> [Exercise objective]
Would you repeat the listing exactly, without any of its images?
----------
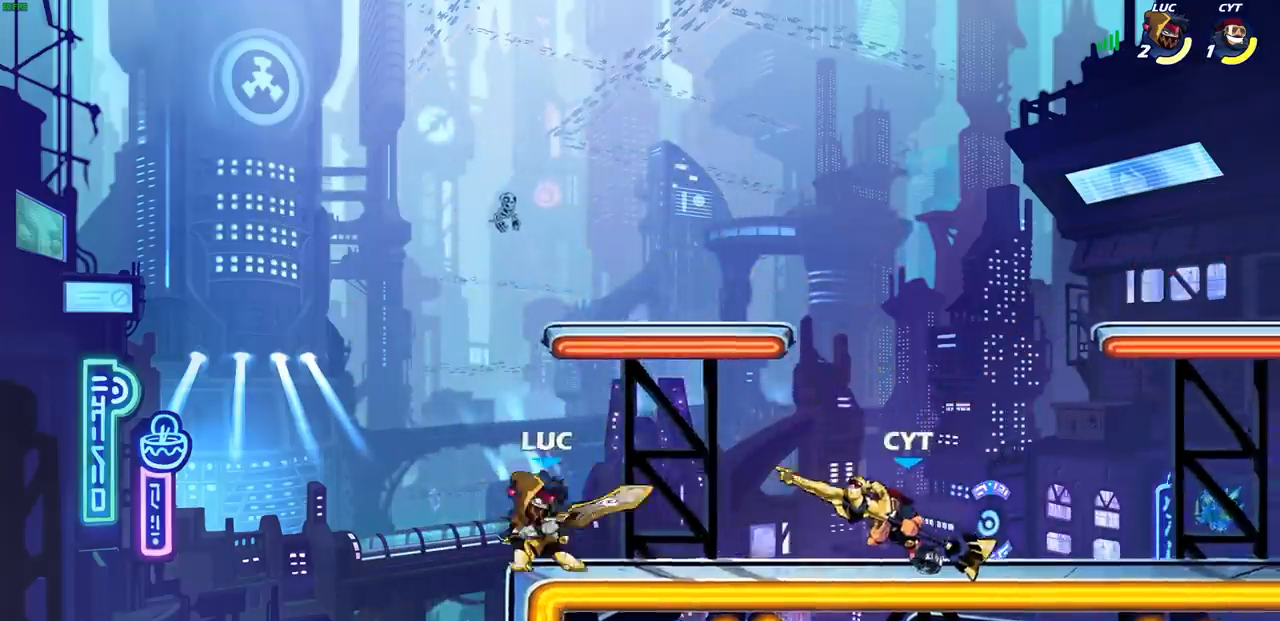
{"dt_ms": 500, "buttons": ["R1"], "left_stick": "center", "events": [[67, "SQUARE", "up"], [167, "SQUARE", "down"], [183, "left_stick", "down"], [267, "SQUARE", "up"], [267, "left_stick", "down-right"], [433, "L1", "down"], [433, "R1", "down"], [483, "L1", "up"], [483, "left_stick", "center"]]}
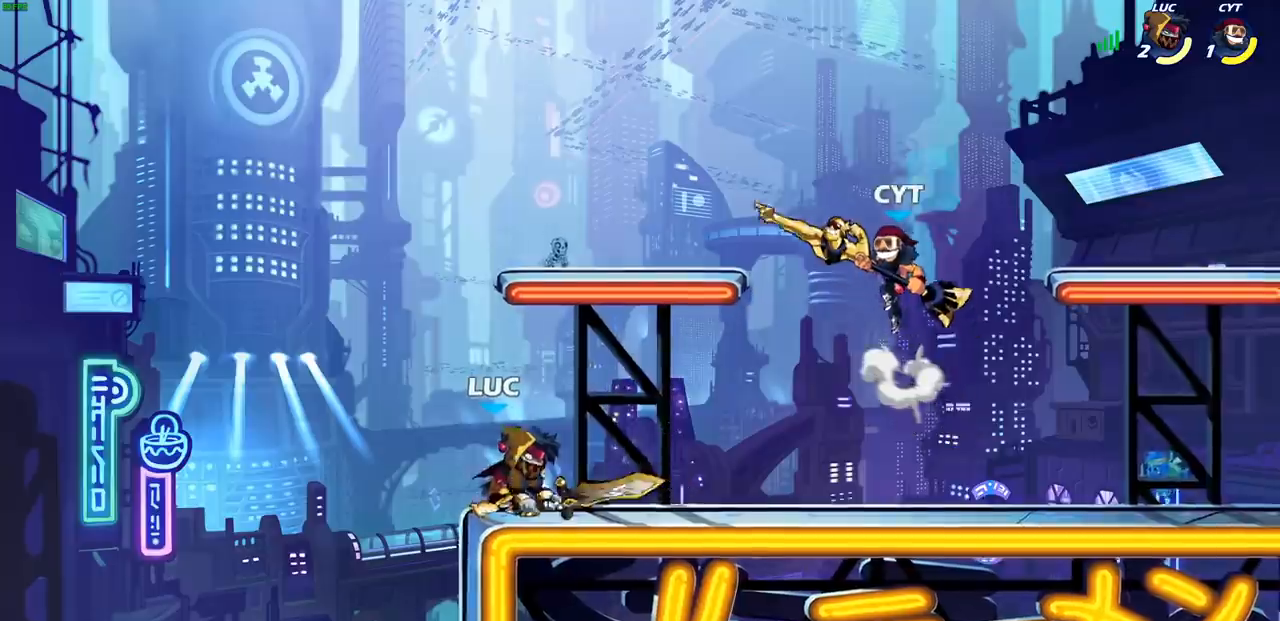
{"dt_ms": 500, "buttons": [], "left_stick": "down-right", "events": [[33, "R1", "up"], [100, "CROSS", "down"], [267, "CROSS", "up"], [267, "left_stick", "up-right"], [317, "R1", "down"], [483, "left_stick", "down-right"], [500, "R1", "up"]]}
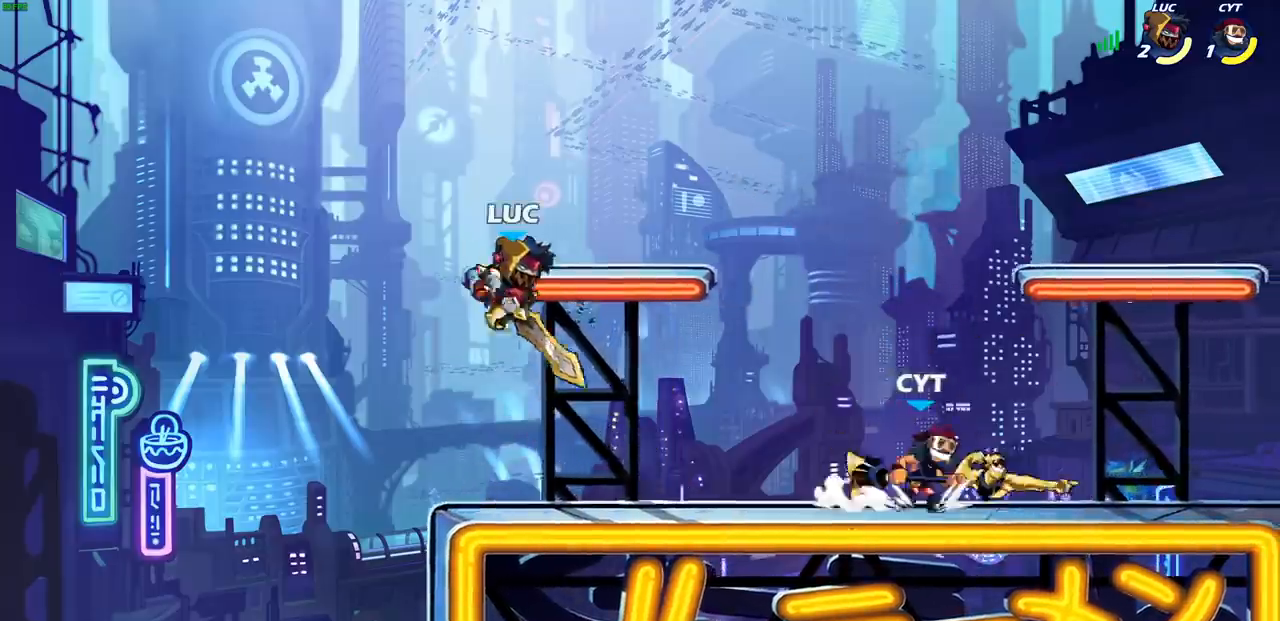
{"dt_ms": 500, "buttons": [], "left_stick": "center", "events": [[200, "R1", "down"], [200, "R2", "down"], [200, "SQUARE", "down"], [200, "left_stick", "down"], [317, "R2", "up"], [317, "SQUARE", "up"], [333, "R1", "up"], [333, "left_stick", "center"]]}
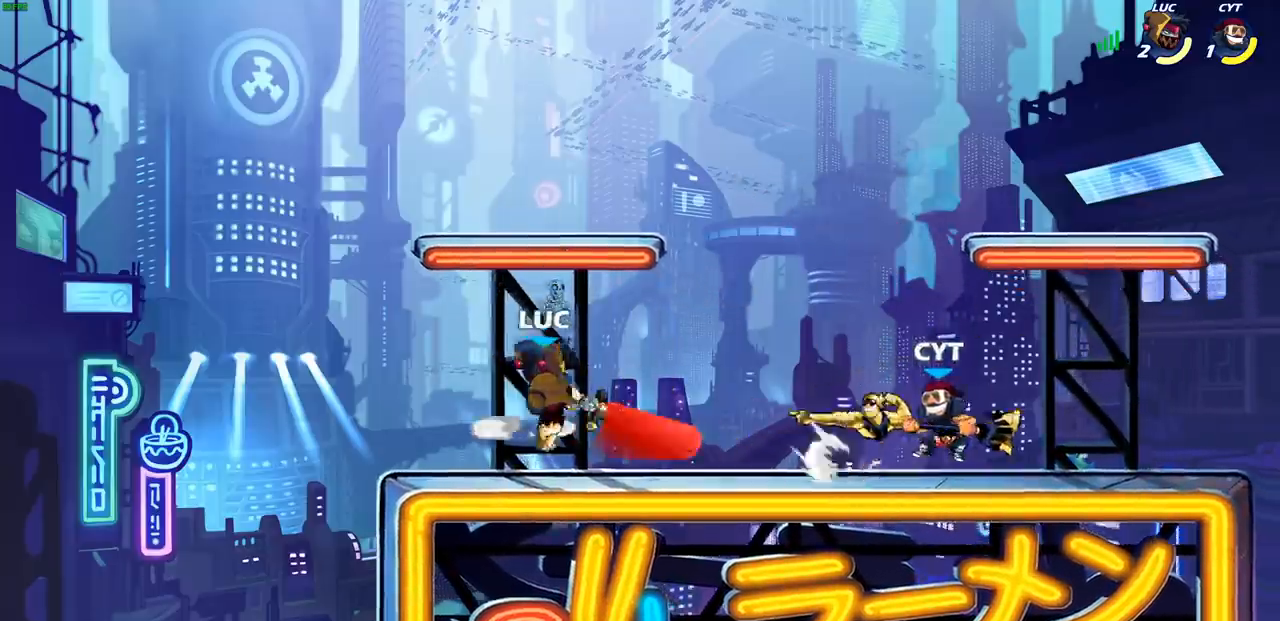
{"dt_ms": 500, "buttons": [], "left_stick": "left", "events": [[250, "left_stick", "left"]]}
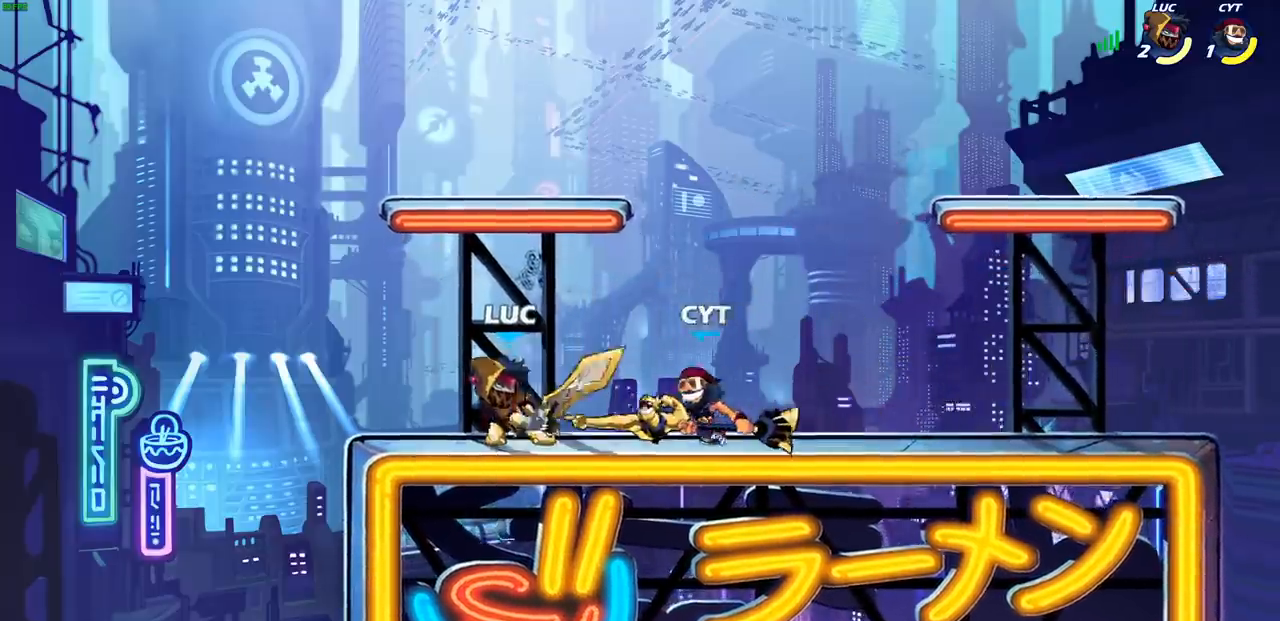
{"dt_ms": 500, "buttons": ["CROSS"], "left_stick": "up", "events": [[17, "CROSS", "down"], [167, "CROSS", "up"], [200, "left_stick", "up"], [433, "CROSS", "down"]]}
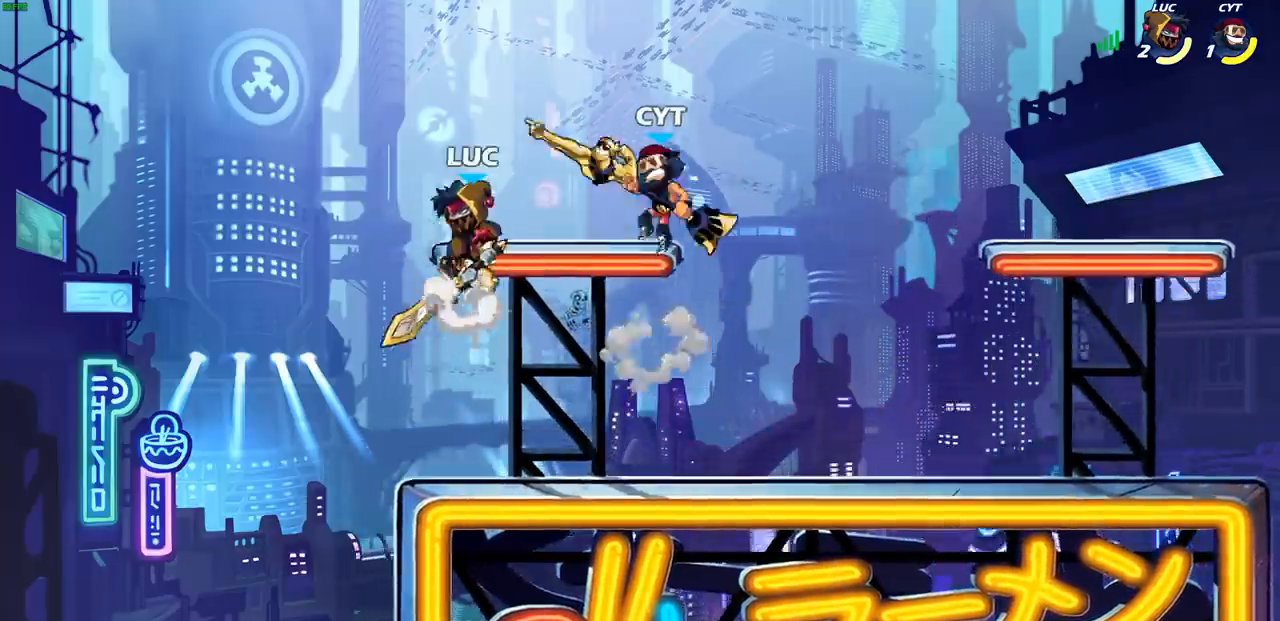
{"dt_ms": 500, "buttons": [], "left_stick": "down-left", "events": [[83, "left_stick", "up-right"], [117, "CROSS", "up"], [183, "left_stick", "right"], [333, "left_stick", "down"], [383, "left_stick", "down-left"]]}
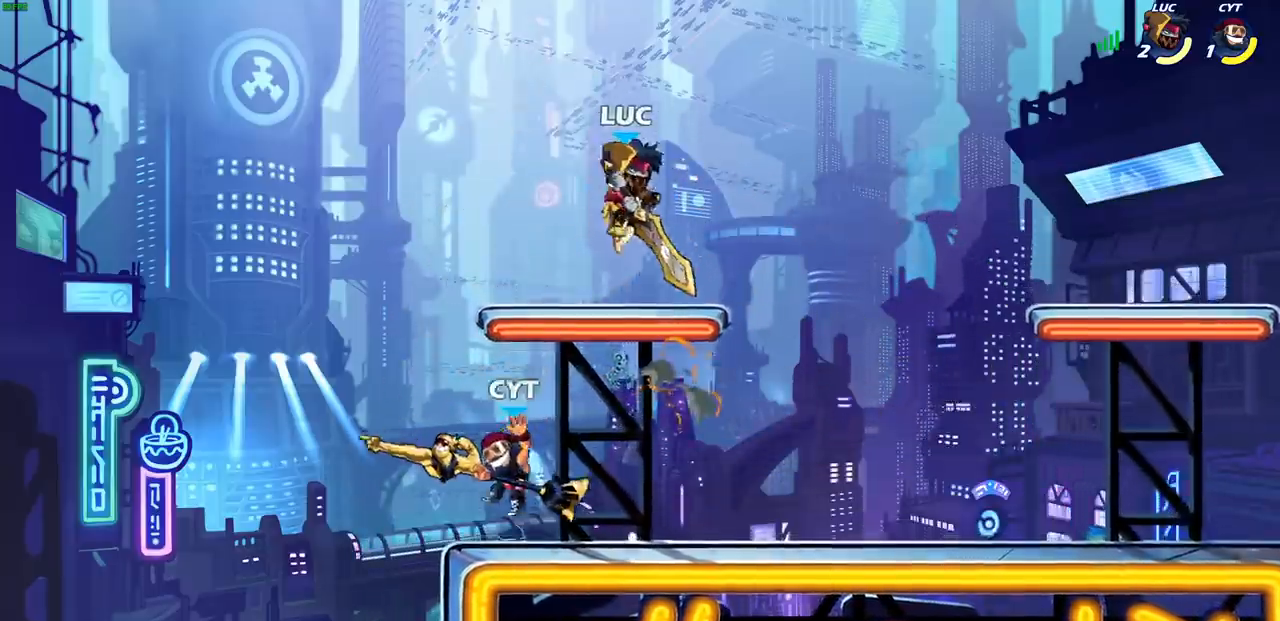
{"dt_ms": 500, "buttons": ["R1"], "left_stick": "center", "events": [[200, "left_stick", "center"], [233, "R1", "down"], [233, "SQUARE", "down"], [317, "SQUARE", "up"], [400, "SQUARE", "down"], [500, "SQUARE", "up"]]}
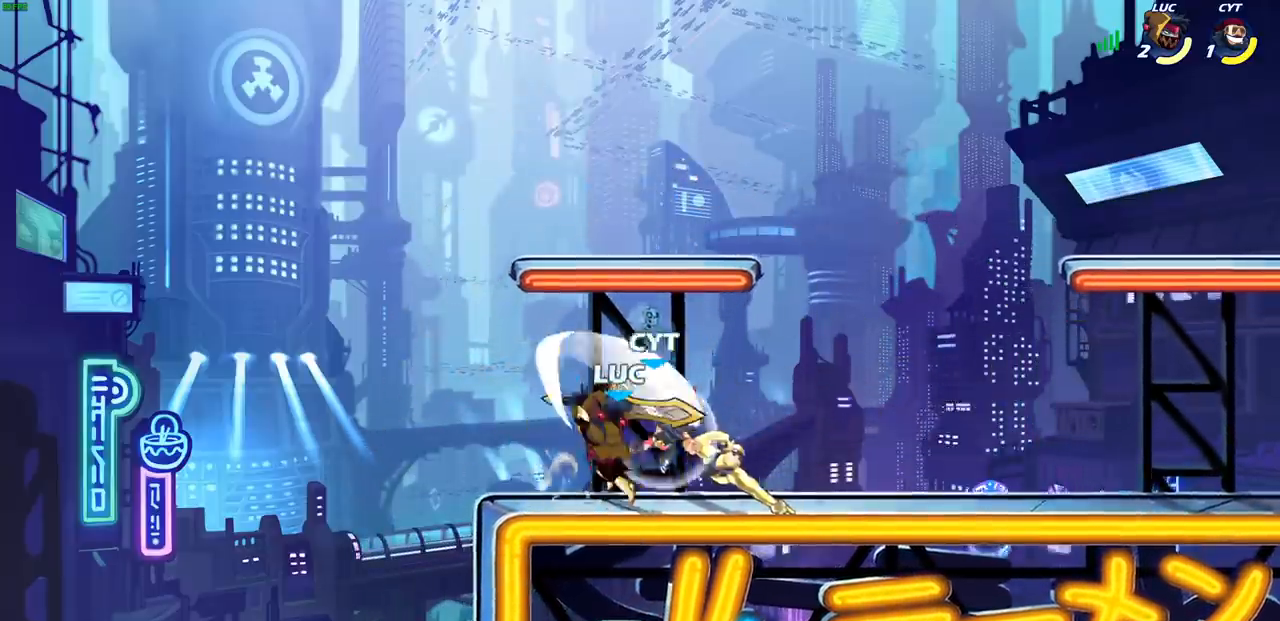
{"dt_ms": 500, "buttons": ["CROSS", "R2"], "left_stick": "up-right", "events": [[33, "R1", "up"], [300, "left_stick", "up"], [350, "left_stick", "up-right"], [367, "CROSS", "down"], [483, "R2", "down"]]}
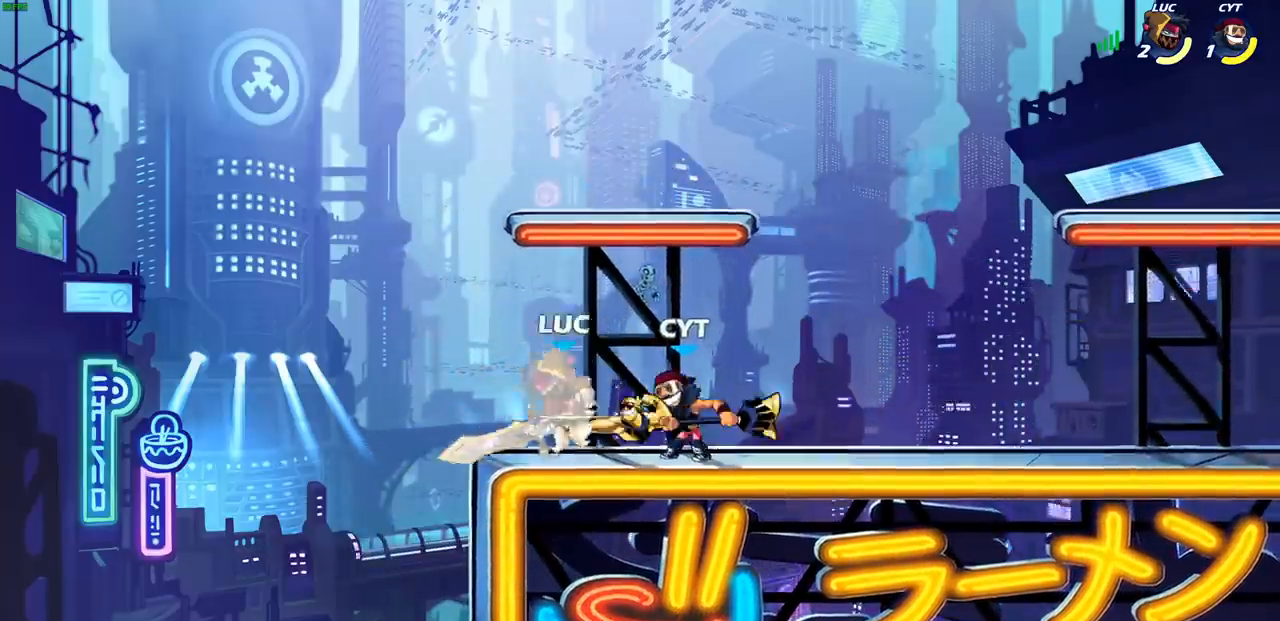
{"dt_ms": 500, "buttons": ["L1"], "left_stick": "center"}
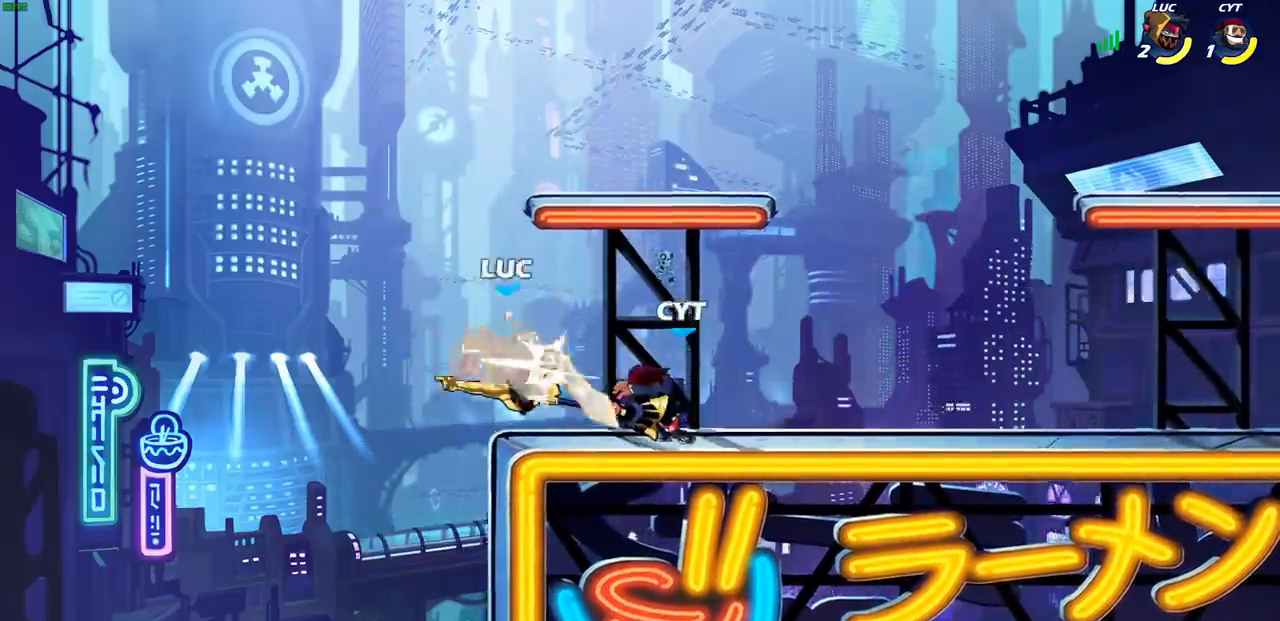
{"dt_ms": 500, "buttons": [], "left_stick": "left", "events": [[50, "L1", "up"], [350, "CIRCLE", "down"], [400, "CIRCLE", "up"], [433, "left_stick", "left"]]}
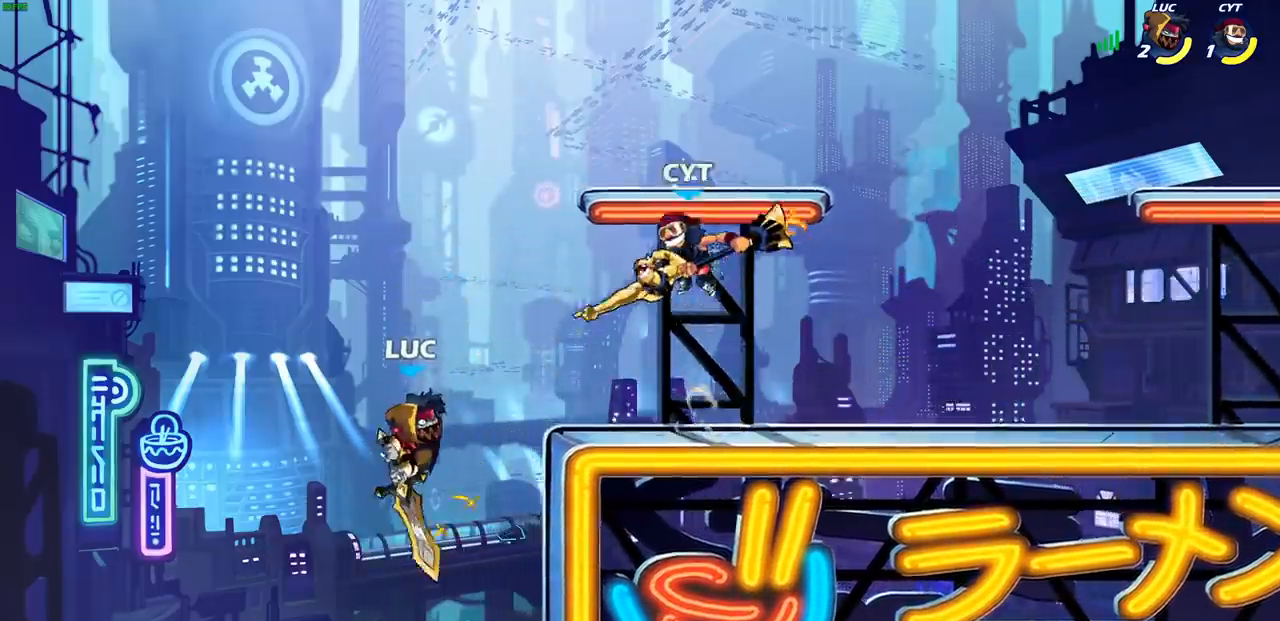
{"dt_ms": 500, "buttons": [], "left_stick": "up-right", "events": [[117, "left_stick", "up-left"], [250, "left_stick", "up"], [367, "left_stick", "up-right"]]}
----------
> [Response to this exercise]
{"dt_ms": 500, "buttons": ["R1"], "left_stick": "center", "events": [[67, "SQUARE", "up"], [167, "SQUARE", "down"], [183, "left_stick", "down"], [267, "SQUARE", "up"], [267, "left_stick", "down-right"], [433, "L1", "down"], [433, "R1", "down"], [483, "L1", "up"], [483, "left_stick", "center"]]}
{"dt_ms": 500, "buttons": [], "left_stick": "down-right", "events": [[33, "R1", "up"], [100, "CROSS", "down"], [267, "CROSS", "up"], [267, "left_stick", "up-right"], [317, "R1", "down"], [483, "left_stick", "down-right"], [500, "R1", "up"]]}
{"dt_ms": 500, "buttons": [], "left_stick": "center", "events": [[200, "R1", "down"], [200, "R2", "down"], [200, "SQUARE", "down"], [200, "left_stick", "down"], [317, "R2", "up"], [317, "SQUARE", "up"], [333, "R1", "up"], [333, "left_stick", "center"]]}
{"dt_ms": 500, "buttons": [], "left_stick": "left", "events": [[250, "left_stick", "left"]]}
{"dt_ms": 500, "buttons": ["CROSS"], "left_stick": "up", "events": [[17, "CROSS", "down"], [167, "CROSS", "up"], [200, "left_stick", "up"], [433, "CROSS", "down"]]}
{"dt_ms": 500, "buttons": [], "left_stick": "down-left", "events": [[83, "left_stick", "up-right"], [117, "CROSS", "up"], [183, "left_stick", "right"], [333, "left_stick", "down"], [383, "left_stick", "down-left"]]}
{"dt_ms": 500, "buttons": ["R1"], "left_stick": "center", "events": [[200, "left_stick", "center"], [233, "R1", "down"], [233, "SQUARE", "down"], [317, "SQUARE", "up"], [400, "SQUARE", "down"], [500, "SQUARE", "up"]]}
{"dt_ms": 500, "buttons": ["CROSS", "R2"], "left_stick": "up-right", "events": [[33, "R1", "up"], [300, "left_stick", "up"], [350, "left_stick", "up-right"], [367, "CROSS", "down"], [483, "R2", "down"]]}
{"dt_ms": 500, "buttons": ["L1"], "left_stick": "center"}
{"dt_ms": 500, "buttons": [], "left_stick": "left", "events": [[50, "L1", "up"], [350, "CIRCLE", "down"], [400, "CIRCLE", "up"], [433, "left_stick", "left"]]}
{"dt_ms": 500, "buttons": [], "left_stick": "up-right", "events": [[117, "left_stick", "up-left"], [250, "left_stick", "up"], [367, "left_stick", "up-right"]]}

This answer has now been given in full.